GIVEN TASK. Extract the lines of the data from the line containing "Document page, 1654x1241 pixels." through the end of the data, both ends included, and repeat them with no changes.

[Data extracted from a collection]
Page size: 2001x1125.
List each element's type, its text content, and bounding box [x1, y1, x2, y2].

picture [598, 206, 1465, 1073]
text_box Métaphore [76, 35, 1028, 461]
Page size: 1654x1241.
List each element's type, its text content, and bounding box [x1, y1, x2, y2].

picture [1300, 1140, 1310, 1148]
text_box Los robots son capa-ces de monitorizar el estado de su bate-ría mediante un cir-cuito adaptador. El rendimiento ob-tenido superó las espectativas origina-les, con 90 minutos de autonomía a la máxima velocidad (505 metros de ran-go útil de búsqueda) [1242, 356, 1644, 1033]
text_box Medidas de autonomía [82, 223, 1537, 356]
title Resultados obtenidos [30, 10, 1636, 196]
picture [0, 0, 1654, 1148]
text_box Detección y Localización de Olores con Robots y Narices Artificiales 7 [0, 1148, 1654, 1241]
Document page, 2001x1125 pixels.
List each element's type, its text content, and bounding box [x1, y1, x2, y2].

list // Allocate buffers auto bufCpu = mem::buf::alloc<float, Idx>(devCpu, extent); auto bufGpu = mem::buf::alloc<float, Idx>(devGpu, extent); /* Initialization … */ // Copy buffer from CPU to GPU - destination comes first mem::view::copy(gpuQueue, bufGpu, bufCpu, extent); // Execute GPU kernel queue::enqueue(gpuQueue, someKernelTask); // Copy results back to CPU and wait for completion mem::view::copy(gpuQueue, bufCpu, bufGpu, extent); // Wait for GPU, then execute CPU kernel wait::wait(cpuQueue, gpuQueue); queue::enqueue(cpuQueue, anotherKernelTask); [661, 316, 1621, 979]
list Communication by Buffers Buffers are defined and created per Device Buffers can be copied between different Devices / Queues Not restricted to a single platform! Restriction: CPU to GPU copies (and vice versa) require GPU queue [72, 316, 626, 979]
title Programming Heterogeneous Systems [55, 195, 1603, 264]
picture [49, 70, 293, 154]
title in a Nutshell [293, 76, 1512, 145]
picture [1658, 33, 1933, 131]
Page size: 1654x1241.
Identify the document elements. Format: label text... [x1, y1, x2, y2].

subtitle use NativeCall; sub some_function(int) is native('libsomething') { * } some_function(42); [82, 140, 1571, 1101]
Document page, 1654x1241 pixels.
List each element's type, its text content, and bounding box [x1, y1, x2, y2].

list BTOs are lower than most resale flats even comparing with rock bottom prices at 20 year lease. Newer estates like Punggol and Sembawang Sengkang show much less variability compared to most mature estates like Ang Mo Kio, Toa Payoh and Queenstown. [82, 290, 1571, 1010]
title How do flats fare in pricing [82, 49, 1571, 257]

SOLUTION TO THIS EXERCISE.
Document page, 1654x1241 pixels.
List each element's type, its text content, and bounding box [x1, y1, x2, y2].

list BTOs are lower than most resale flats even comparing with rock bottom prices at 20 year lease. Newer estates like Punggol and Sembawang Sengkang show much less variability compared to most mature estates like Ang Mo Kio, Toa Payoh and Queenstown. [82, 290, 1571, 1010]
title How do flats fare in pricing [82, 49, 1571, 257]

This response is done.